#### RECORDED INFORMATION ####

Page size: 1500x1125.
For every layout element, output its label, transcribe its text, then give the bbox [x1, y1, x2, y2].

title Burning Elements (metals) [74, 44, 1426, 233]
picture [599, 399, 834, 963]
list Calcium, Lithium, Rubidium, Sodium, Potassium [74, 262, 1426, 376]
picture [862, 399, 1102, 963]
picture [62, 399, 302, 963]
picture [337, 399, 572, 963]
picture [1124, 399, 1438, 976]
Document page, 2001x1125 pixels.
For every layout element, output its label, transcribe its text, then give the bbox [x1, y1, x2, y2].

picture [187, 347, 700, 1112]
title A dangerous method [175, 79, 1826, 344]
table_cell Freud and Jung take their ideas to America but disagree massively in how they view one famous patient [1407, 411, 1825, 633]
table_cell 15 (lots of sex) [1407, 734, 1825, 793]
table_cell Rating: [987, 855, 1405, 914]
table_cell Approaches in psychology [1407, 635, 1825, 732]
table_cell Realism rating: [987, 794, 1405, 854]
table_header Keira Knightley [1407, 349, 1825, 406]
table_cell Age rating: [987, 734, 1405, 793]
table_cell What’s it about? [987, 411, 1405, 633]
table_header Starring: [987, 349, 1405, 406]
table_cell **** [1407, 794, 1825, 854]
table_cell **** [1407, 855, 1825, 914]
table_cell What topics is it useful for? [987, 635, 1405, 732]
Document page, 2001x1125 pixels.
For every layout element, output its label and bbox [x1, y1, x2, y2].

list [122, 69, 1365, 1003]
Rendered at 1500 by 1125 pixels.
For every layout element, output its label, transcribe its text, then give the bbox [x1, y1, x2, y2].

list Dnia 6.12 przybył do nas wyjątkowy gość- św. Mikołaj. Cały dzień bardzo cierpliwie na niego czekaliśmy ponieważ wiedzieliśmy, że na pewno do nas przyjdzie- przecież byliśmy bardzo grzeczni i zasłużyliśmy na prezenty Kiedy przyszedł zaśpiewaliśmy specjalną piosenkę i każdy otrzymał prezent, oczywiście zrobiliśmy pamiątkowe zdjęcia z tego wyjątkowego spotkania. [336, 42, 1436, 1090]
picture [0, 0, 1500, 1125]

####

**ASSIGNMENT**
Transcribe all of the data above, keeping each line exactly as it stands.

**TASK RESPONSE**
Page size: 1500x1125.
For every layout element, output its label, transcribe its text, then give the bbox [x1, y1, x2, y2].

title Burning Elements (metals) [74, 44, 1426, 233]
picture [599, 399, 834, 963]
list Calcium, Lithium, Rubidium, Sodium, Potassium [74, 262, 1426, 376]
picture [862, 399, 1102, 963]
picture [62, 399, 302, 963]
picture [337, 399, 572, 963]
picture [1124, 399, 1438, 976]
Document page, 2001x1125 pixels.
For every layout element, output its label, transcribe its text, then give the bbox [x1, y1, x2, y2].

picture [187, 347, 700, 1112]
title A dangerous method [175, 79, 1826, 344]
table_cell Freud and Jung take their ideas to America but disagree massively in how they view one famous patient [1407, 411, 1825, 633]
table_cell 15 (lots of sex) [1407, 734, 1825, 793]
table_cell Rating: [987, 855, 1405, 914]
table_cell Approaches in psychology [1407, 635, 1825, 732]
table_cell Realism rating: [987, 794, 1405, 854]
table_header Keira Knightley [1407, 349, 1825, 406]
table_cell Age rating: [987, 734, 1405, 793]
table_cell What’s it about? [987, 411, 1405, 633]
table_header Starring: [987, 349, 1405, 406]
table_cell **** [1407, 794, 1825, 854]
table_cell **** [1407, 855, 1825, 914]
table_cell What topics is it useful for? [987, 635, 1405, 732]
Document page, 2001x1125 pixels.
For every layout element, output its label and bbox [x1, y1, x2, y2].

list [122, 69, 1365, 1003]
Rendered at 1500 by 1125 pixels.
For every layout element, output its label, transcribe its text, then give the bbox [x1, y1, x2, y2].

list Dnia 6.12 przybył do nas wyjątkowy gość- św. Mikołaj. Cały dzień bardzo cierpliwie na niego czekaliśmy ponieważ wiedzieliśmy, że na pewno do nas przyjdzie- przecież byliśmy bardzo grzeczni i zasłużyliśmy na prezenty Kiedy przyszedł zaśpiewaliśmy specjalną piosenkę i każdy otrzymał prezent, oczywiście zrobiliśmy pamiątkowe zdjęcia z tego wyjątkowego spotkania. [336, 42, 1436, 1090]
picture [0, 0, 1500, 1125]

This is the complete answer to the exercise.